GROUND THE NEGATIVE SIDE OF YOUR POWER SYSTEM, but FIRST make the following test for leakage to ground: Obtain a common "multi-tester". Set it on the highest "milliamp" scale. Place the negative probe on battery neg. and the positive probe on your ground system. No reading? Good. Now switch it down to the lowest milli- or microamp scale and try again. If you get only a few microamps, or zero, THEN GROUND YOUR BATTERY NEGATIVE. If you DID read leakage to ground, check your system for something on the positive side that may be contacting earth somehow. (If you read a few microamps to ground, it is probably your meter detecting radio station signals.)

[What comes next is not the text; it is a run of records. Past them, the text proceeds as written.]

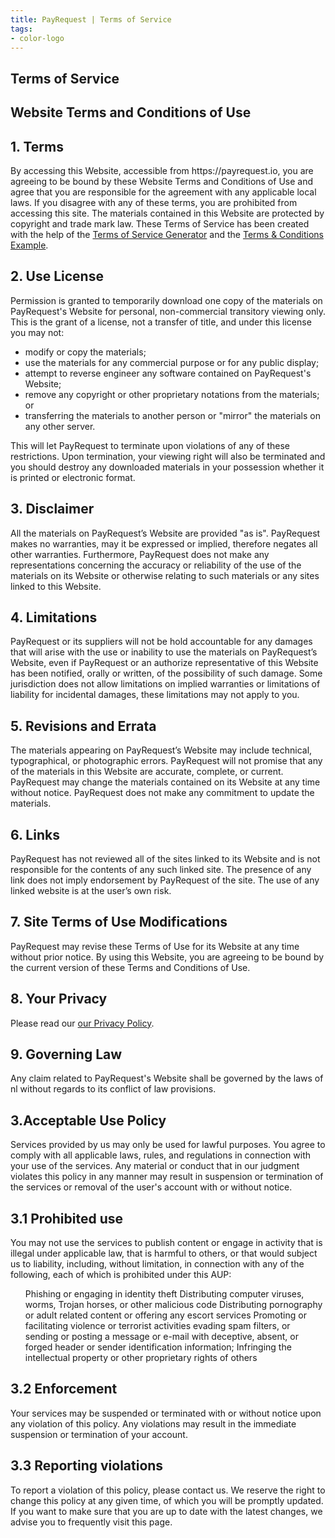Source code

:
```yaml
---
title: PayRequest | Terms of Service
tags:
- color-logo
---
```


<!-- Done for the new website! -->

<!-- Breadcrumb Start -->
<section class="breadcrumb-area">
         <div class="breadcrumb-shape"></div>
         <div class="container">
            <div class="row">
               <div class="col-lg-12">
                  <div class="breadcrumb-inn">
                     <div class="section-title wow fadeInUp" data-wow-duration="1s" data-wow-delay="0.3s">
                       <h2>Terms of <span>Service</span></h2>
                     </div>
                  </div>
               </div>
            </div>
         </div>
</section>
 <!-- Breadcrumb End -->

<section class="about-page-section section_100">
         <div class="container">
            <div class="row">
               <div class="col-md-12 mx-auto text-center">

<h1>Website Terms and Conditions of Use</h1>
<h2>1. Terms</h2>
<p>By accessing this Website, accessible from https://payrequest.io, you are agreeing to be bound by these Website Terms and Conditions of Use and agree that you are responsible for the agreement with any applicable local laws. If you disagree with any of these terms, you are prohibited from accessing this site. The materials contained in this Website are protected by copyright and trade mark law. These Terms of Service has been created with the help of the <a href="https://www.termsofservicegenerator.net">Terms of Service Generator</a> and the <a href="https://www.termsconditionsexample.com">Terms &amp; Conditions Example</a>.</p>

<h2>2. Use License</h2>
<p>Permission is granted to temporarily download one copy of the materials on PayRequest's Website for personal, non-commercial transitory viewing only. This is the grant of a license, not a transfer of title, and under this license you may not:</p>

<ul>
    <li>modify or copy the materials;</li>
    <li>use the materials for any commercial purpose or for any public display;</li>
    <li>attempt to reverse engineer any software contained on PayRequest's Website;</li>
    <li>remove any copyright or other proprietary notations from the materials; or</li>
    <li>transferring the materials to another person or "mirror" the materials on any other server.</li>
</ul>

<p>This will let PayRequest to terminate upon violations of any of these restrictions. Upon termination, your viewing right will also be terminated and you should destroy any downloaded materials in your possession whether it is printed or electronic format.</p>

<h2>3. Disclaimer</h2>
<p>All the materials on PayRequest’s Website are provided "as is". PayRequest makes no warranties, may it be expressed or implied, therefore negates all other warranties. Furthermore, PayRequest does not make any representations concerning the accuracy or reliability of the use of the materials on its Website or otherwise relating to such materials or any sites linked to this Website.</p>

<h2>4. Limitations</h2>
<p>PayRequest or its suppliers will not be hold accountable for any damages that will arise with the use or inability to use the materials on PayRequest’s Website, even if PayRequest or an authorize representative of this Website has been notified, orally or written, of the possibility of such damage. Some jurisdiction does not allow limitations on implied warranties or limitations of liability for incidental damages, these limitations may not apply to you.</p>

<h2>5. Revisions and Errata</h2>
<p>The materials appearing on PayRequest’s Website may include technical, typographical, or photographic errors. PayRequest will not promise that any of the materials in this Website are accurate, complete, or current. PayRequest may change the materials contained on its Website at any time without notice. PayRequest does not make any commitment to update the materials.</p>

<h2>6. Links</h2>
<p>PayRequest has not reviewed all of the sites linked to its Website and is not responsible for the contents of any such linked site. The presence of any link does not imply endorsement by PayRequest of the site. The use of any linked website is at the user’s own risk.</p>

<h2>7. Site Terms of Use Modifications</h2>
<p>PayRequest may revise these Terms of Use for its Website at any time without prior notice. By using this Website, you are agreeing to be bound by the current version of these Terms and Conditions of Use.</p>

<h2>8. Your Privacy</h2>
<p>Please read our <a href="https://payrequest.io/privacy">our Privacy Policy</a>.</p>

<h2>9. Governing Law</h2>
<p>Any claim related to PayRequest's Website shall be governed by the laws of nl without regards to its conflict of law provisions.</p>


<h2> 3.Acceptable Use Policy  </h2>
Services provided by us may only be used for lawful purposes. You agree to comply with all applicable laws, rules, and regulations in connection with your use of the services. Any material or conduct that in our judgment violates this policy in any manner may result in suspension or termination of the services or removal of the user's account with or without notice.
<h2> 3.1 Prohibited use </h2>
You may not use the services to publish content or engage in activity that is illegal under applicable law, that is harmful to others, or that would subject us to liability, including, without limitation, in connection with any of the following, each of which is prohibited under this AUP:
<ul>
Phishing or engaging in identity theft
Distributing computer viruses, worms, Trojan horses, or other malicious code
Distributing pornography or adult related content or offering any escort services
Promoting or facilitating violence or terrorist activities
evading spam filters, or sending or posting a message or e-mail with deceptive, absent, or forged header or sender identification information;
Infringing the intellectual property or other proprietary rights of others
</ul>
<h2> 3.2 Enforcement </h2>
Your services may be suspended or terminated with or without notice upon any violation of this policy. Any violations may result in the immediate suspension or termination of your account.
<h2> 3.3 Reporting violations </h2>
To report a violation of this policy, please contact us.
We reserve the right to change this policy at any given time, of which you will be promptly updated. If you want to make sure that you are up to date with the latest changes, we advise you to frequently visit this page.




</div>
</div>    
</div>
</section>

Connect your DC negative to ground ONLY IN ONE PLACE, at a negative battery connection or other main negative junction nearby (at a disconnect switch or inverter, for instance. Do NOT ground negative at the array or at any other points.

GROUND YOUR AC GENERATOR AND INVERTER FRAMES, and AC neutral wires and conduits in the manner conventional for all AC systems. This protects from shock hazard as well as lightning damage.

PV ARRAY WIRING should be done with minimum lengths of wire, tucked into the metal framework, then run through metal conduit. Positive and negative wires should be run together wherever possible, rather than being some distance apart. This will minimize induction of lightning surges. Bury long outdoor wire runs instead of running them overhead. Place them in grounded metal conduit if you feel you need maximum protection.

SURGE PROTECTION DEVICES bypass the high voltages induced by lightning. They are recommended for additional protection in lightning-prone areas or where good grounding is not feasible (such as on a dry rocky mountain top), especially if long lines are being run to an array, pump, antenna, or between buildings. Surge protectors must be special for low voltage systems, so contact your PV dealer.

SAFETY FIRST!!! If you are uncertain of your ability to wire your system properly, HIRE AN ELECTRICIAN!